Mais attendu qu'ayant souverainement retenu que Mme X... avait subi, de la part
des membres de la communauté animée par Roger Melchior, depuis 1972 et
jusqu'en novembre 1987, date de son départ, des violences physiques et
morales de nature à faire impression sur une personne raisonnable et à inspirer la crainte d'exposer sa personne ou sa fortune à un mal considérable et
présent, alors que séparée de son époux et ayant à charge ses enfants, elle était
vulnérable et que ces violences l'avaient conduite à conclure l'acte de vente de sa
maison en faveur de la société Jojema afin que les membres de la communauté
fussent hébergés dans cet immeuble, la cour d'appel, qui pouvait se fonder sur
des éléments d'appréciation postérieurs à la date de formation du contrat, a
légalement justifié sa décision ;
PAR CES MOTIFS : REJETTE le pourvoi.
Com., 28 mai 1991
Texte intégral :
LA COUR : - Attendu, selon les énonciations de l'arrêt attaqué (Amiens, 19
mai 1989), qu'après que le règlement judiciaire de la SA Tassier et Fils (Sté
Tassier) eut été prononcé le 26 avr. 1978, M. Tassier, qui était le président du
conseil d'administration, et Mme Tassier ont signé, le 2 juin 1978, un acte
par lequel ils se portaient cautions solidaires de la société « à raison des
risques susceptibles d'être encourus par la reprise d'une exploitation directe
du fonds d'entreprise de travaux publics » ; que cette exploitation directe a
été autorisée par le tribunal ; qu'ultérieurement, le règlement judiciaire a été
converti en liquidation des biens ; que M.Ferrand en sa qualité de syndic, a
assigné M. et Mme Tassier, en leur qualité de caution, et a demandé leur
condamnation au paiement d'une somme à titre provisionnel ;
Sur le premier moyen et sur le second moyen, pris en ses trois branches, en
ce qu'ils sont présentés par M. Tassier, réunis : (sans intérêt ) ;
Mais sur le second moyen, pris en sa troisième branche, en ce qu'il est
présenté par Mme Tassier : Vu l'art. 1111 c. civ. - Attendu que, pour décider
que Mme Tassier s'était portée caution solidaire en connaissance de cause et
sans y être contrainte, la cour d'appel a retenu que, ni son état de santé, ni les
affirmations, répétées verbalement et par écrit, des élus locaux, du syndic et
du président du tribunal de commerce relatives au défaut de validité du
changement de régime matrimonial précédemment homologué par le tribunal
de grande instance, n'avaient pu l'empêcher, en raison de la possibilité qu'elle
avait eue de consulter des personnes compétentes, de signer l'acte de
cautionnement en connaissance de cause et sans y être contrainte ; - Attendu
qu'en statuant ainsi, alors qu'il résultait de l'ensemble des circonstances
constatées par l'arrêt que Mme Tassier, qui avait d'abord refusé de signer
l'acte, pour finir par s'y résoudre, n'avait contracté le cautionnement litigieux
que sous l'empire d'une violence morale, la cour d'appel n'a pas tiré les
conséquences légales de ses constatations ;
5
Par ces motifs, casse, [...] renvoie devant la cour d'appel de Reims.
B. Paysage moderne
Le vice de violence se rencontre rarement, certes.

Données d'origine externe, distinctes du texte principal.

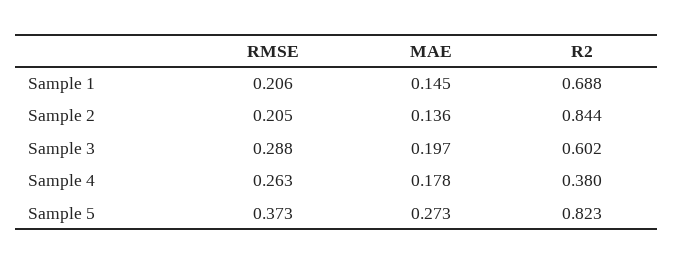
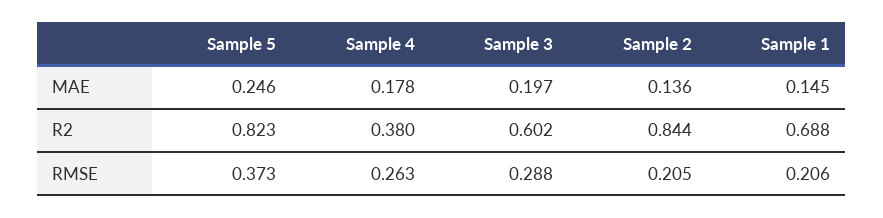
MAE, Sample 5: 0.273 -> 0.246

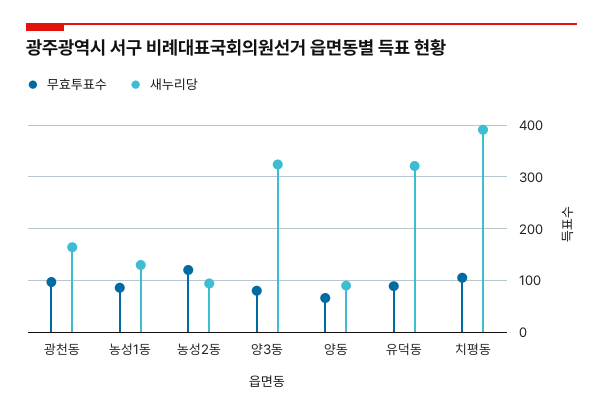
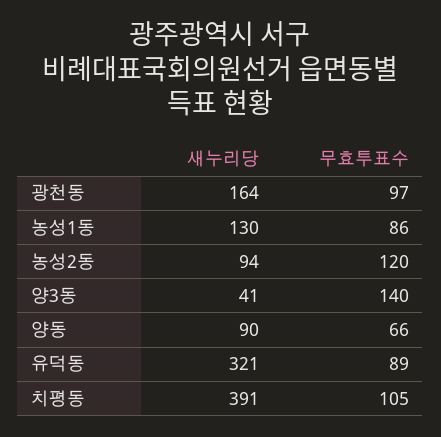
무효투표수, 양3동: 80 -> 140
새누리당, 양3동: 320 -> 41

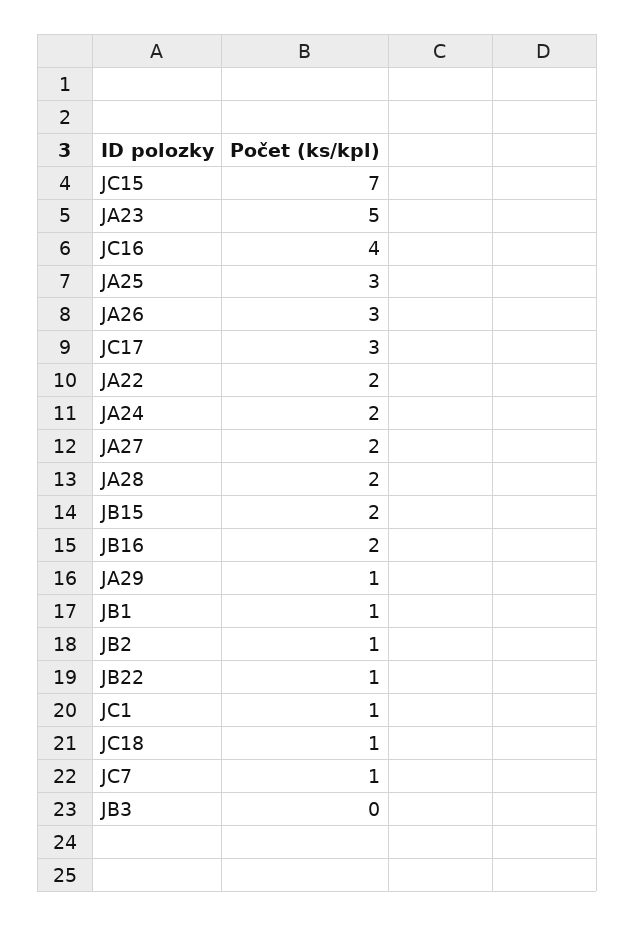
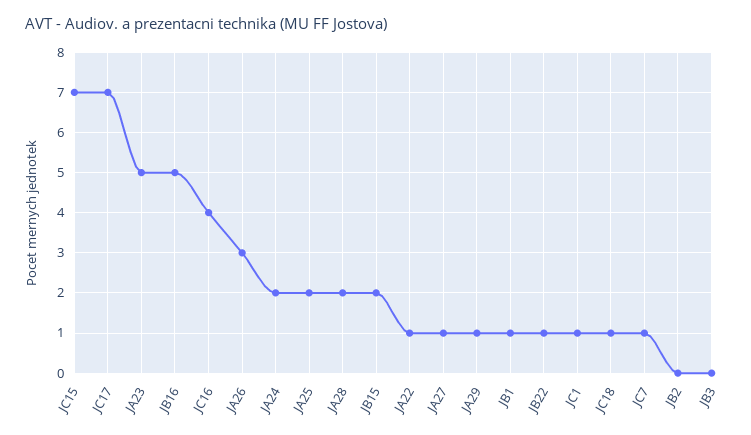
JA25: 3 -> 2
JC17: 3 -> 7
JA22: 2 -> 1
JA27: 2 -> 1
JB16: 2 -> 5
JB2: 1 -> 0

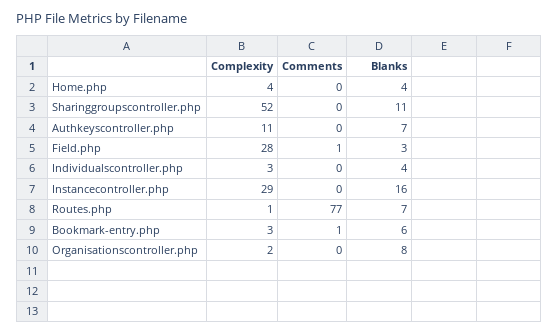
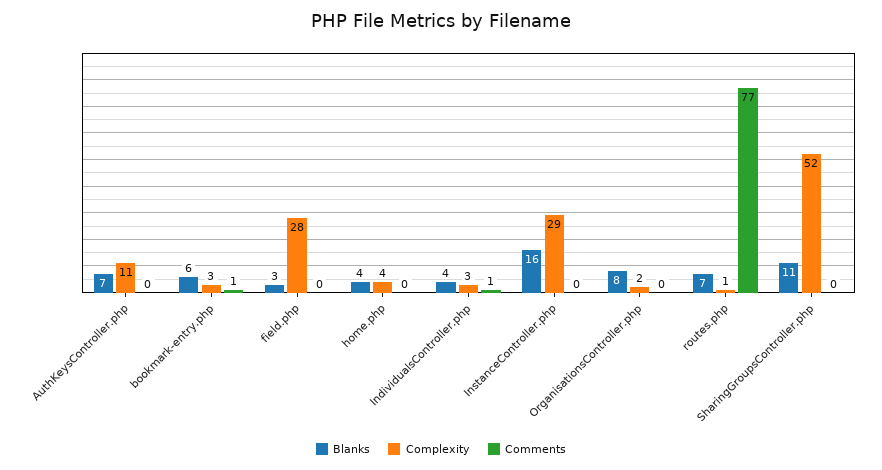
Comments, Field.php: 1 -> 0
Comments, Individualscontroller.php: 0 -> 1

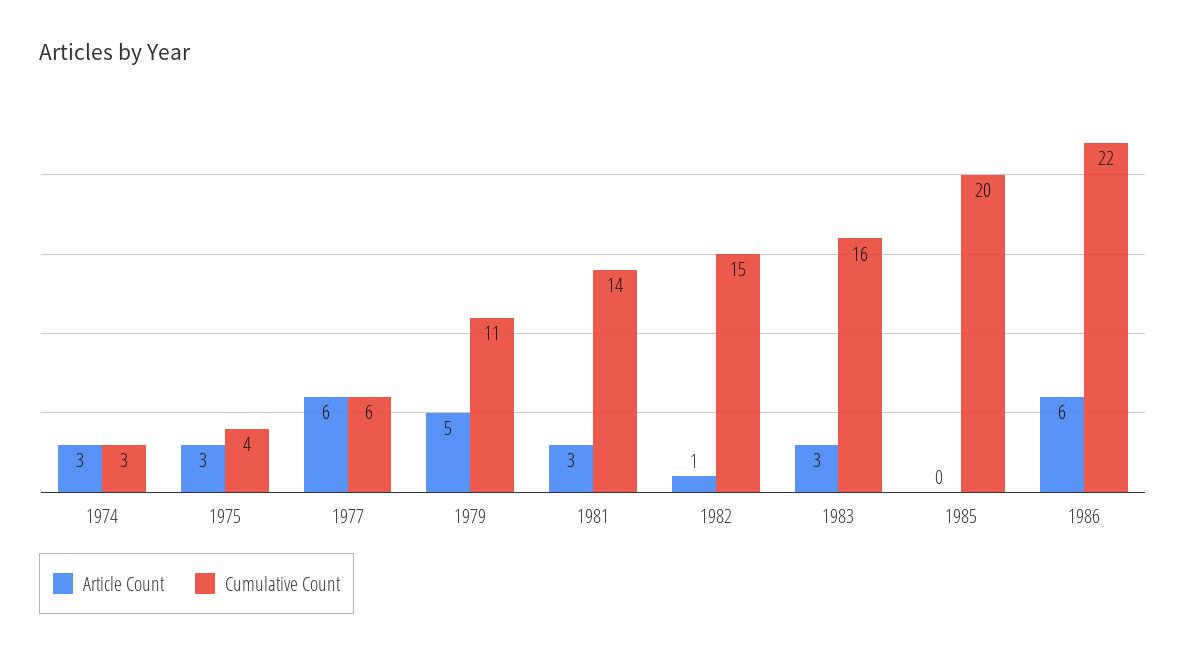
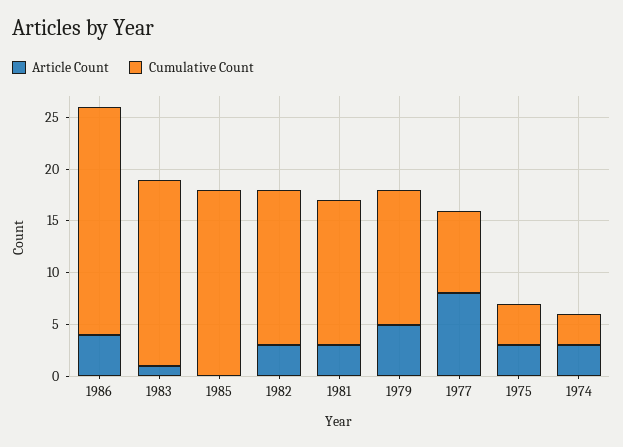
Article Count, 1977: 6 -> 8
Cumulative Count, 1977: 6 -> 8
Cumulative Count, 1979: 11 -> 13
Article Count, 1982: 1 -> 3
Article Count, 1983: 3 -> 1
Cumulative Count, 1983: 16 -> 18
Cumulative Count, 1985: 20 -> 18
Article Count, 1986: 6 -> 4

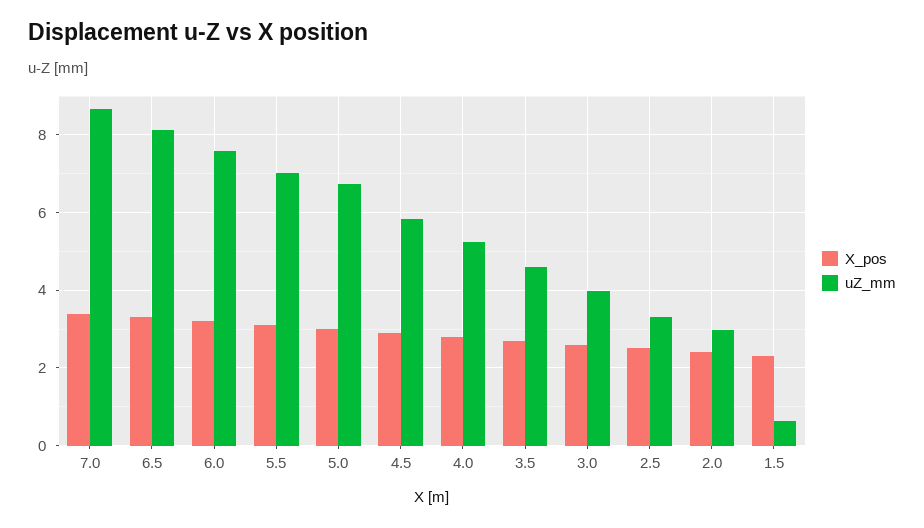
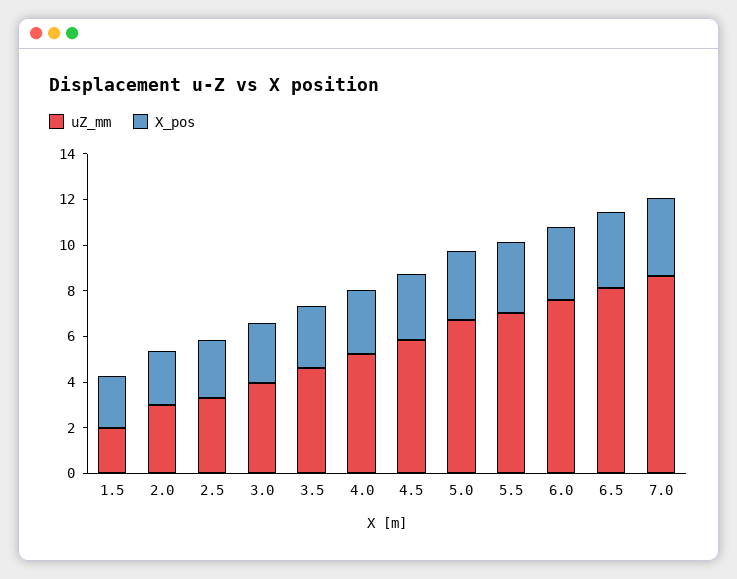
uZ_mm, 1.5: 0.6 -> 2

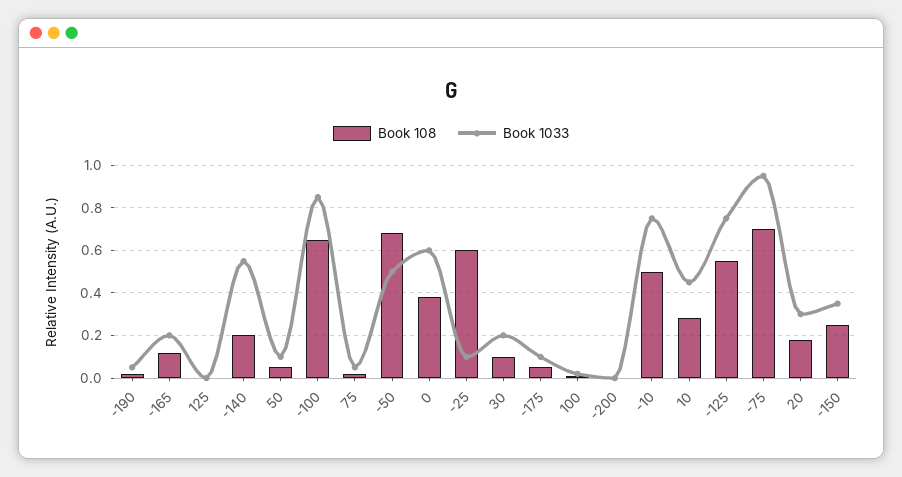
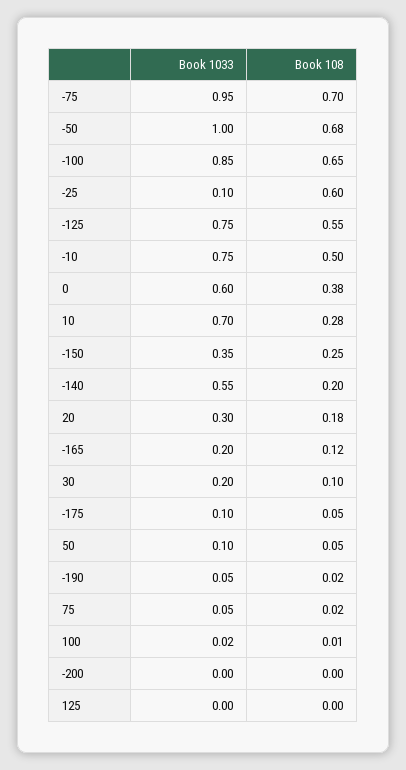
Book 1033, -50: 0.5 -> 1
Book 1033, 10: 0.45 -> 0.7

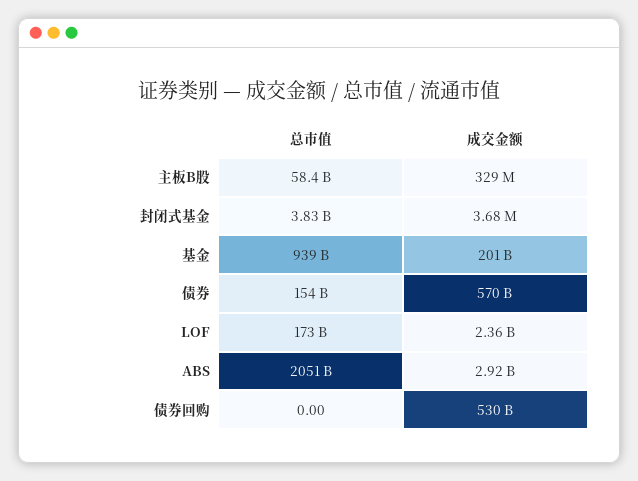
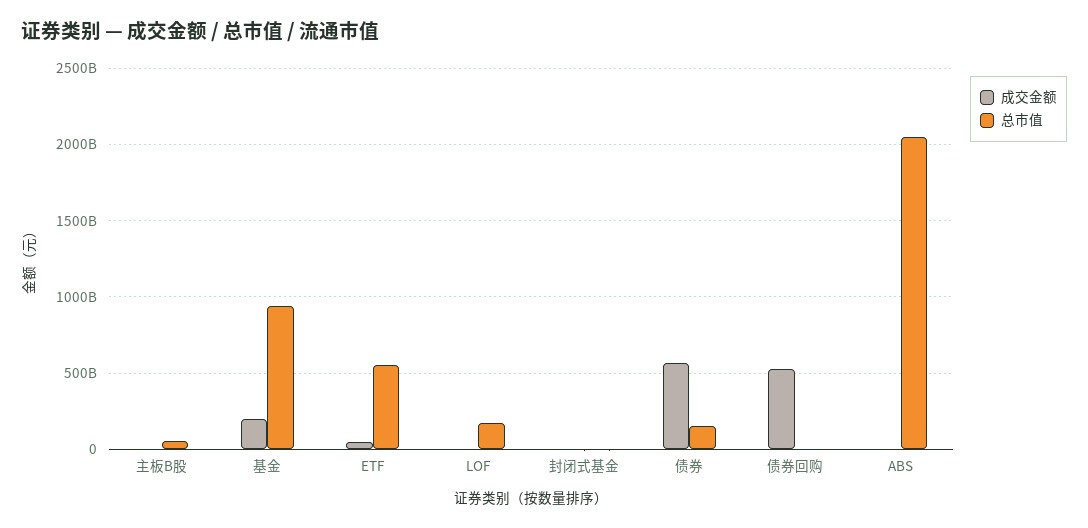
成交金额, ETF: none -> 50000000000
总市值, ETF: none -> 550000000000

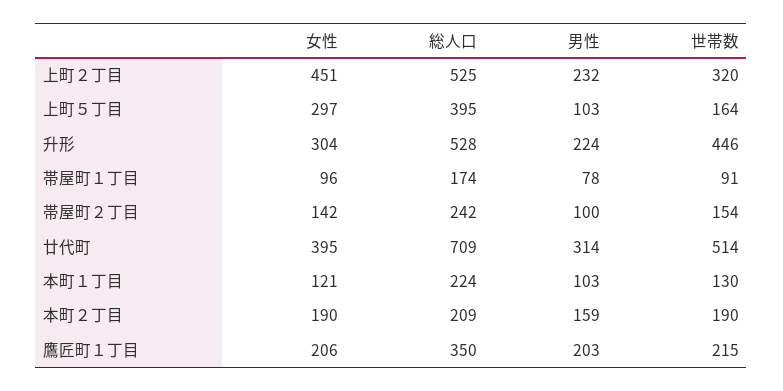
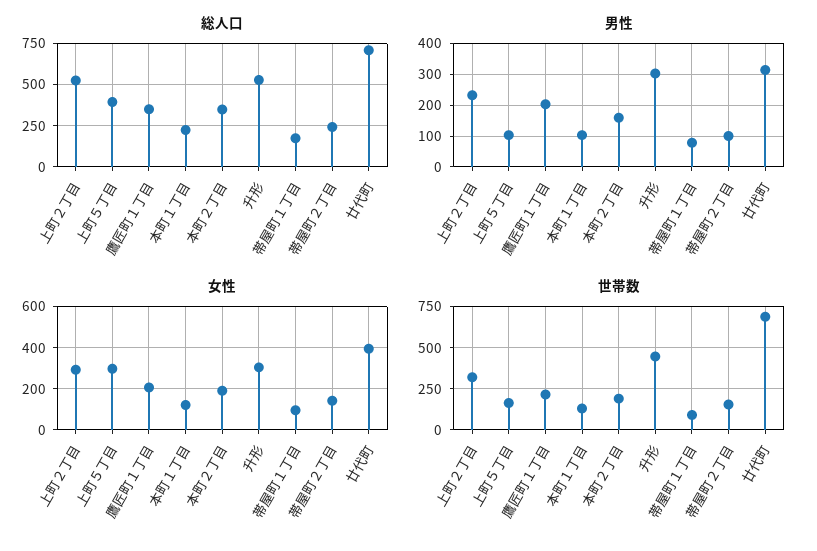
女性, 上町２丁目: 451 -> 300
男性, 升形: 224 -> 300
世帯数, 廿代町: 514 -> 700
総人口, 本町２丁目: 209 -> 350

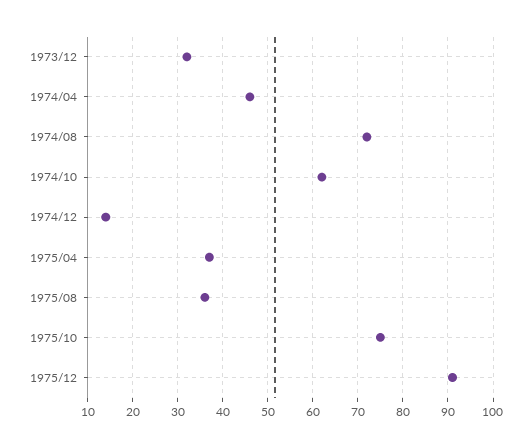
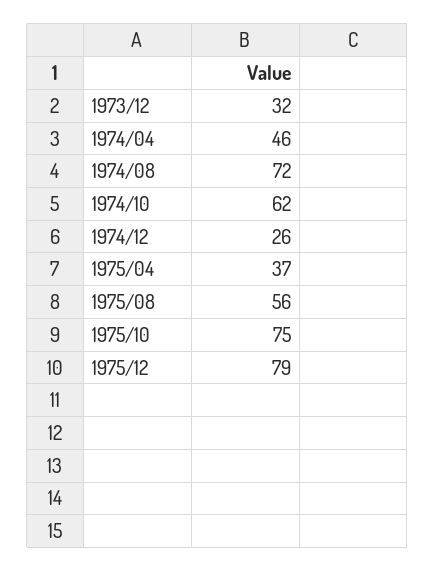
1974/12: 15 -> 26
1975/08: 35 -> 56
1975/12: 90 -> 79

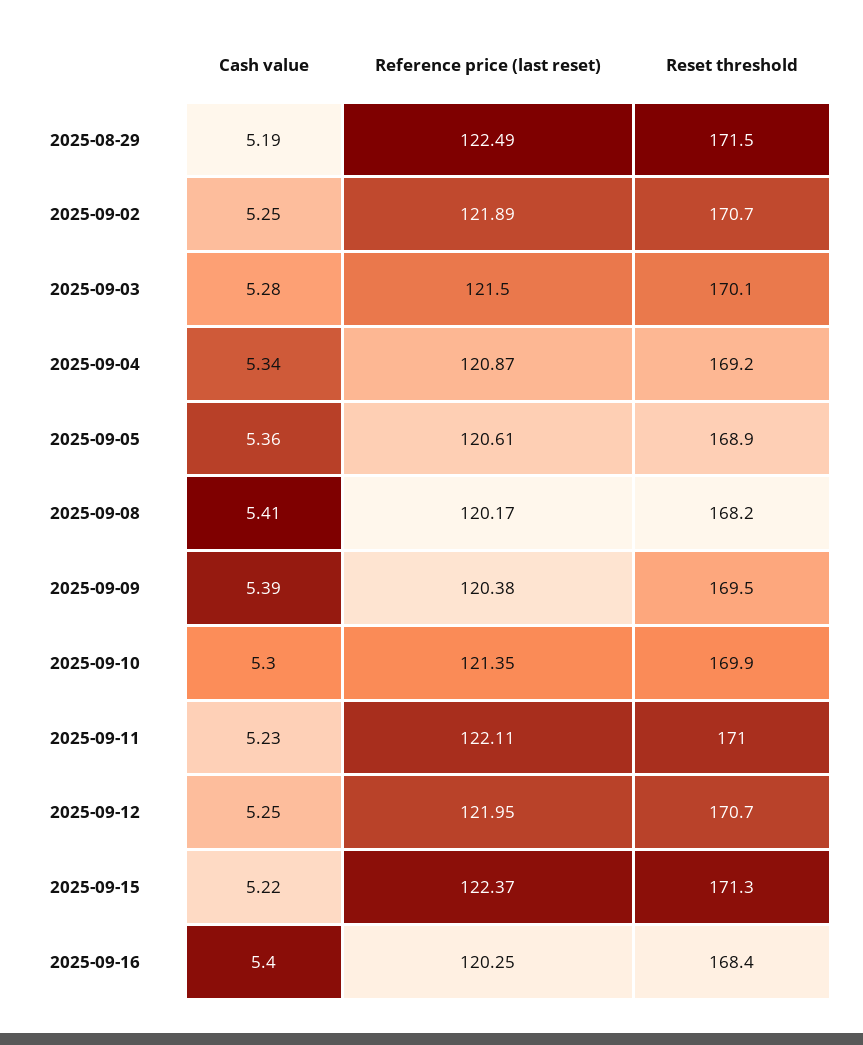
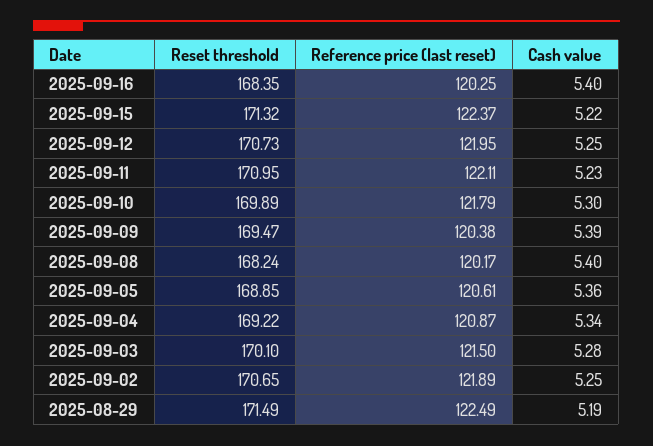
Cash value, 2025-09-08: 5.41 -> 5.4
Reference price (last reset), 2025-09-10: 121.35 -> 121.79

Mais la rareté ne
s’épuise pas dans l’immobilisme. Le paysage jurisprudentiel, si l’on
observe sa couleur à sa dernière saison, semble avoir été couvert d’un
nouveau vernis : il est permis d’observer dans un arrêt du 30 mai 2000
(cf. infra) un élargissement, par la Cour de cassation, de l’horizon du
champ d'action du vice de violence en incluant dans sa sphère la
contrainte économique et en admettant une possible annulation du
contrat sur ce fondement. Ceci étant, la Cour de cassation a ensuite, sur
ce même terrain, rendu une décision qui vient sérieusement canaliser la
brèche qu’elle venait ainsi d’ouvrir: tandis que dans l’arrêt du 30 mai
2000 elle avait considéré que la seule allégation d’une situation
financière précaire permettait au demandeur de bénéficier de la
contrainte économique, la Haute juridiction décide finalement, dans un
arrêt du 3 avril 2002 (cf. infra), que la contrainte économique n'entraîne
pas ipso facto la nullité du contrat - il faut démontrer, pour cela, que le
cocontractant a exploité une situation de faiblesse, voire de détresse,
économique et que cet abus a été déterminant du consentement
(cassation de l’arrêt de la Cour d’appel de Paris du 12 janvier 2000,
dans lequel les juges du fond avaient considéré que la crainte, pour la
salariée, de perdre son emploi, rendait celle-ci recevable à agir en nullité
d’un contrat de cession de droits d’auteur conclu à un moment où il était
question de plan social - cf. infra).
Civ.1ère, 30 mai 2000
LA COUR-(...)
• Attendu que M. Deparis, assuré par les Assurances mutuelles de France «
Groupe Azur » (le Groupe Azur), a été victime d'un incendie survenu le 15
janvier 1991 dans le garage qu'il exploitait ; que, le 10 septembre 1991, il a
signé un accord sur la proposition de l'expert pour fixer les dommages à la
somme de 667 382 F, dont, en premier règlement 513 233 F, et en règlement
différé 154149 F ;
Sur le premier moyen, tel qu'il est énoncé au mémoire en demande et
reproduit en annexe :
(...)
Mais, sur le deuxième moyen:
• Vu les articles 2052 et 2053 du Code civil, ensemble l'article 12 du
Nouveau Code de procédure civile ;
• Attendu que, pour rejeter la demande d'annulation de l'acte du 10 septembre
1991, l'arrêt attaqué retient que, la transaction ne pouvant être attaquée pour
cause de lésion, la contrainte économique dont fait état M. Deparis ne saurait
entraîner la nullité de l'accord;
6
• Attendu qu'en se déterminant ainsi, alors que la transaction peut être
attaquée dans tous les cas où il y a violence, et que la contrainte économique
se rattache à la violence et non à la lésion, la cour d'appel a violé les textes
susvisés ;
Et, sur le troisième moyen : (…)
Par ces motifs:
• Casse et annule, dans toutes ses dispositions, l'arrêt rendu le 18 mars 1998,
entre les parties, par la Cour d'appel de Paris ; remet, en conséquence, la
cause et les parties dans l'état où elles se trouvaient avant ledit arrêt et, pour
être fait droit, les renvoie devant la Cour d'appel d'Amiens (...).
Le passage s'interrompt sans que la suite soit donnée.